Globulisierung - Waffengleichheit im Glashaus

Globulisierung ... nein, kein Druckfehler.


Euer singuläres „global“ ist passé. Es ist so dermaßen passé, dass es mir auch in Zeiten des einst revolutionären FDP-angepassten Neoliberalismus ein Schmunzeln abverlangt. Und zwar gerade deshalb, weil es der Kontrolle des FDP-adäquaten in einer Weise abgeht, dass es einem Freigeist die wollüstige Schamesröte ins Gesicht treibt. Lizensierung, Kontrolle, Zensur. All das ist für uns so vorbei, wie Eure über Bord geworfene Moral.

Schon doof, oder? Da habt Ihr Euch den Weltmärkten gerade erst geöffnet, aller Welt Zugang zu Euren Waren verschafft, dem eigenen Bruttosozialprodukt ein ungeahntes Wachstum vor die gierige Nase und den geöffneten Rachen gehalten, Euren spekulationsgeilen Zockern ein immenses Plus als Köder hingehalten, nur um sich aktuell leidlich peinlich darüber zu mockieren, dass sich heuschreckengleiche Individuen auf Kosten der Allgemeinheit an unser aller Kauflust – letztlich Schwäche – bereichern. Und was macht das im Grunde als unmündig und wehrlos abgestempelte Klatschvieh frecher Weise? Es twittert.



Es twittert? Ach Gott, es twittert, ja, harmlos. Na wenn Ihr das denkt, um so besser. Und wieso seid Ihr dann so erbost über Gedanken, spontane Meinungsäußerungen, kleine Wortspiele frei denkenden Geister auf Eure Kosten? Warum um alles in der virtuellen Welt habt Ihr plötzlich Angst vor Wikileaks und Konsorten? Ist doch alles nicht bewiesen. Lasst sie doch, nimmt doch keiner ernst. Mhhh ... doch? Ach gut, ein paar Spinner, aber doch nicht unsere Bürger, unsere Kunden, unsere Opfer.

Wisst Ihr eigentlich, habt Ihr den blassen Schimmer einer Ahnung, wo Ihr Euch Eure Globalisierung hin stecken könnt gegen das was ich erfahren habe durch meine Globulisierung? Durch den kulturellen Austausch? Durch die von Euch niemals zu begreifende Neugier auf das was andere Kulturen – Menschen – wirklich zu sagen, zu geben haben? Ich kann hier uns jetzt sofort die Ultraemotionalität eines mir persönlich völlig fremden Japaners in mein eigenes Gefühl übersetzen.

Es packt mich. Oder auch nicht.

Ich kann hier und jetzt in Tränen ausbrechen, weil dieser Japaner einen Song geschrieben hat, der meine Lebenswirklichkeit scheinbar nicht minder trifft, als die seine. Es ist ein Song. Kein Konzern. Es ist ein Akkord, eine Textzeile. Keine spekulativ aufgeblasene Annahme in der Hoffnung auf börsialen Profit. Es ist auf seine fiktionalkulturelle Art real. Es existiert. Und, hey, es zerstört keine Existenzen, es bringt mich im wünschenswerten Extremfall zum Weinen, beschert mir einen Moment des Glücks, der Verbundenheit mit einem Gedanken, der auch mir entfleucht sein könnte. Und das, liebe sich selber ad acta legende Wirtschafts-Avantgarde, das ist die wahre Frucht der Globalisierung.

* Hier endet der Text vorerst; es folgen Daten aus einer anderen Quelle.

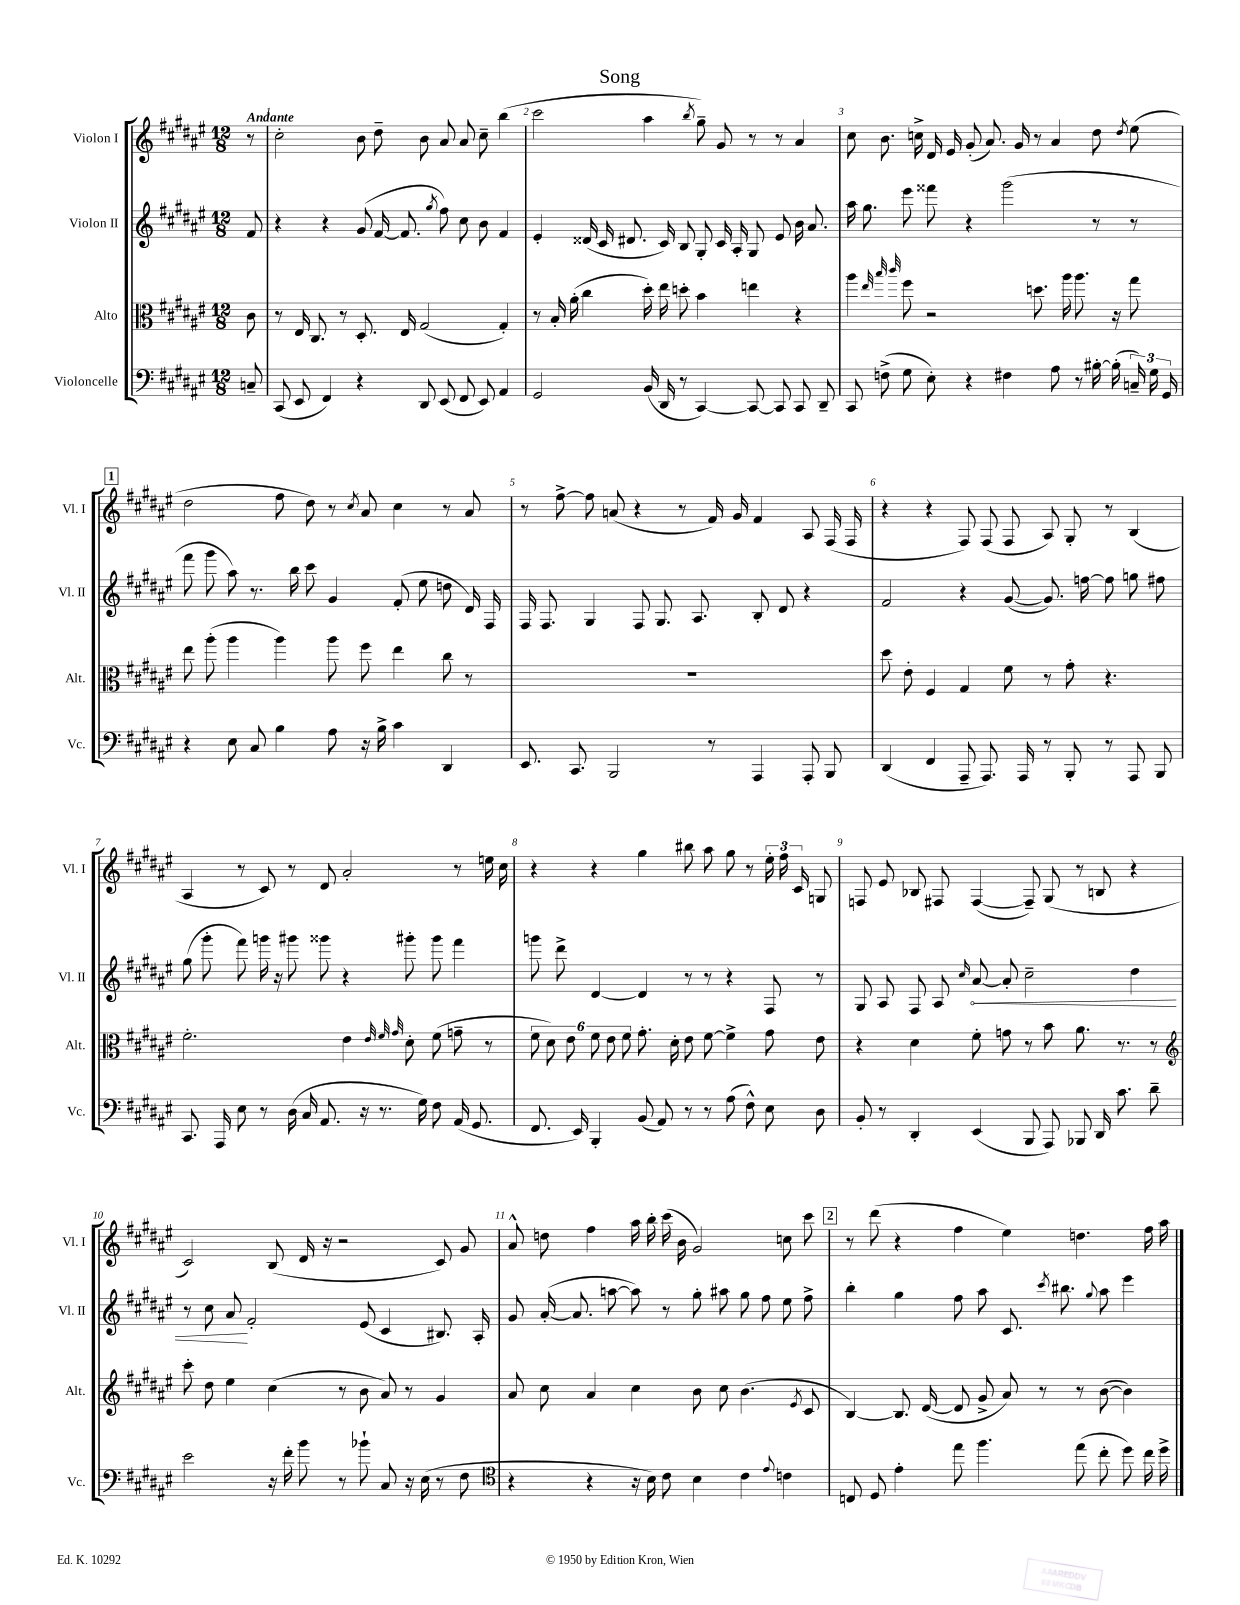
\header { title = "Song" }
<<
\new StaffGroup <<
\new Staff = "s0" \with { instrumentName = "Violon I" shortInstrumentName = "Vl. I" } {
    \clef treble \key fis \major \numericTimeSignature \time 12/8 \partial 8 \tempo "Andante"
    \autoBeamOff r8 |
    cis''2-. b'8 dis''8-- b'8 ais'8 ais'8 cis''8-- b''4( |
    cis'''2 ais''4 \acciaccatura { b''8 } gis''8--) gis'8 r8 r8 ais'4 |
    cis''8 b'8. c''16-> dis'16 eis'16 gis'8-.( ais'8.) gis'16 r8 ais'4 dis''8 \acciaccatura { dis''8 } eis''8( |
    \mark \markup { \box "1" } dis''2 fis''8 dis''8) r8 \acciaccatura { cis''8 } ais'8 cis''4 r8 ais'8 |
    r8 fis''8~-> fis''8 a'8( r4 r8 fis'16) gis'16 fis'4 ais8 fis16( fis16 |
    r4 r4 fis8) fis8( fis8 ais8) gis8-. r8 b4( |
    ais4 r8 cis'8) r8 dis'8 ais'2-. r8 e''16 cis''16 |
    r4 r4 gis''4 bis''8 ais''8 gis''8 r8 \tuplet 3/2 { eis''16-. fis''16 cis'16 } g8 |
    f8 eis'8 bes8 fis8 fis4~( fis8--) gis8( r8 b8 r4 |
    cis'2) b8( dis'16 r16 r2 cis'8) gis'8 |
    ais'8-^ d''8 fis''4 ais''16 b''16-. cis'''16( b'16 gis'2) c''8 cis'''8 |
    \mark \markup { \box "2" } r8 dis'''8( r4 fis''4 eis''4) d''4. fis''16 ais''16 \bar "|." |
}
\new Staff = "s1" \with { instrumentName = "Violon II" shortInstrumentName = "Vl. II" } {
    \clef treble \key fis \major \numericTimeSignature \time 12/8 \partial 8
    \autoBeamOff fis'8 |
    r4 r4 gis'8( fis'16~ fis'8. \acciaccatura { gis''8 } fis''8) cis''8 b'8 fis'4 |
    eis'4-. disis'16( cis'16 dis'8. cis'16) b8 gis8-. cis'16 ais16-. gis8 eis'8 b'16 ais'8. |
    ais''16 gis''8. eis'''8 fisis'''8 r4 gis'''2( r8 r8 |
    \mark \markup { \box "1" } fis'''8 gis'''8 ais''8) r8. b''16 cis'''8 gis'4 fis'8-.( eis''8 d''8 dis'16) fis16 |
    fis16 fis8. gis4 fis8 gis8. ais8. b8-. dis'8 r4 |
    fis'2 r4 gis'8~( gis'8.) f''16~ f''8 g''8 fis''8 |
    gis''8( gis'''8-. fis'''8) g'''16 r16 gis'''8 gisis'''8 r4 gis'''8-. gis'''8 fis'''4 |
    g'''8 dis'''8-> dis'4~ dis'4 r8 r8 r4 fis8 r8 |
    gis8 ais8 fis8 ais8 \grace { cis''16 } \once \override Hairpin.circled-tip = ##t ais'8~\< ais'8-. cis''2-- dis''4 |
    r8 cis''8 ais'8\! fis'2-. eis'8( cis'4 bis8.) ais16-. |
    gis'8 ais'16~-.( ais'8. a''8~ a''8) r8 gis''8-. ais''8 gis''8 fis''8 eis''8 fis''8-> |
    \mark \markup { \box "2" } b''4-. gis''4 fis''8 ais''8 cis'8. \acciaccatura { cis'''8 } bis''8. \appoggiatura { gis''8 } ais''8 eis'''4 \bar "|." |
}
\new Staff = "s2" \with { instrumentName = "Alto" shortInstrumentName = "Alt." } {
    \clef alto \key fis \major \numericTimeSignature \time 12/8 \partial 8
    \autoBeamOff cis'8 |
    r8 eis16 cis8. r8 dis8.-. eis16 gis2( gis4-.) |
    r8 b16-. ais'16-.( cis''4 dis''16-.) eis''16 d''8-. b'4 e''4 r4 |
    ais''4 \grace { eis''32 b''32 cis'''32 } fis''8 r2 d''8. ais''16 ais''8. r16 gis''8 |
    \mark \markup { \box "1" } eis''8 ais''8-.( ais''4 ais''4) ais''8 fis''8 eis''4 cis''8 r8 |
    R1. |
    dis''8 eis'8-. fis4 gis4 fis'8 r8 gis'8-. r4. |
    fis'2.-. eis'4 \grace { eis'32 fis'32 gis'32 } dis'8-. fis'8( g'8-- r8 |
    \tuplet 6/4 { fis'8 dis'8) eis'8 fis'8 eis'8 fis'8 } gis'8.-. dis'16-. eis'8 fis'8~ fis'4-> gis'8 eis'8 |
    r4 dis'4 fis'8-. g'8 r8 b'8 ais'8. r8. r8 |
    \clef treble cis'''8-. dis''8 eis''4 cis''4( r8 b'8 ais'8) r8 gis'4 |
    ais'8 cis''8 ais'4 cis''4 b'8 cis''8 b'4.( \acciaccatura { eis'8 } cis'8 |
    \mark \markup { \box "2" } b4~) b8. dis'16~( dis'8 gis'8-> ais'8) r8 r8 b'8~( b'4) \bar "|." |
}
\new Staff = "s3" \with { instrumentName = "Violoncelle" shortInstrumentName = "Vc." } {
    \clef bass \key fis \major \numericTimeSignature \time 12/8 \partial 8
    \autoBeamOff c8-- |
    cis,8( eis,8 fis,4) r4 dis,8 eis,8( fis,8 eis,8) ais,4 |
    gis,2 b,16( dis,16 r8 cis,4~) cis,8~ cis,8 cis,8 dis,8-- |
    cis,8 f8->( gis8 eis8-.) r4 fis4 ais8 r8 bis16~-. bis16-.( \tuplet 3/2 { c16--) gis16 gis,16 } |
    \mark \markup { \box "1" } r4 eis8 cis8 b4 ais8 r16 b16-> cis'4 dis,4 |
    eis,8. cis,8. b,,2 r8 ais,,4 ais,,8-. b,,8 |
    dis,4( fis,4 ais,,8-- ais,,8.) ais,,16 r8 b,,8-. r8 ais,,8 b,,8 |
    cis,8. ais,,16 eis8 r8 dis16( cis16 ais,8. r16 r8. gis16) fis8 ais,16( gis,8. |
    fis,8. eis,16) b,,4-. b,8( ais,8) r8 r8 ais8( fis8-^) eis8 dis8 |
    b,8-. r8 dis,4-. eis,4( b,,8 ais,,8) bes,,8 dis,16 cis'8. dis'8-- |
    eis'2 r16 fis'16-. b'8 r8 bes'8-! cis8 r16 eis16( r8 fis8 |
    \clef tenor r4 r4 r16 b16) cis'8 b4 cis'4 \appoggiatura { eis'8 } c'4 |
    \mark \markup { \box "2" } c8 dis8 eis'4-. eis''8 fis''4. eis''8( cis''8-. dis''8) cis''16 dis''16-> \bar "|." |
}
>>
>>
\layout { \context { \Score \override BarNumber.break-visibility = ##(#f #t #t) barNumberVisibility = #all-bar-numbers-visible } }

Das ist das, was wirklich zählt. Führt den Euro ein, verabschiedet den Euro, öffnet Rettungsschirme, verlacht Eure eigene Diplomatie, schürt Konflikte, schmiedet Allianzen, bespitzelt Eure Bürger, sammelt Daten über Daten, lasst Euch von der Industrie kaufen, leckt der Euch Bauch pinselnden Lobby den unfassbar schmutzigen Allerwertesten, haltet ansprachen, bewerft Euch gegenseitig mit Dreck, benehmt Euch einfach wie immer.

Aber Ihr solltet wahrnehmen, dass die Welt da draußen sich geändert hat. Demokratie hat eine neue Qualität. Der Bürger ist nicht weiter nur gläsern, sondern auch vernetzt. Mit anderen Bürgern, mit Menschen. Und diese Menschen holen sich nun genau das, was Ihr für einer wirtschaftsliberale Kaste vorgesehen hattet.

Liebe Freunde, es herrscht Waffengleichheit, auch wenn Ihr das noch nicht verstehen könnt.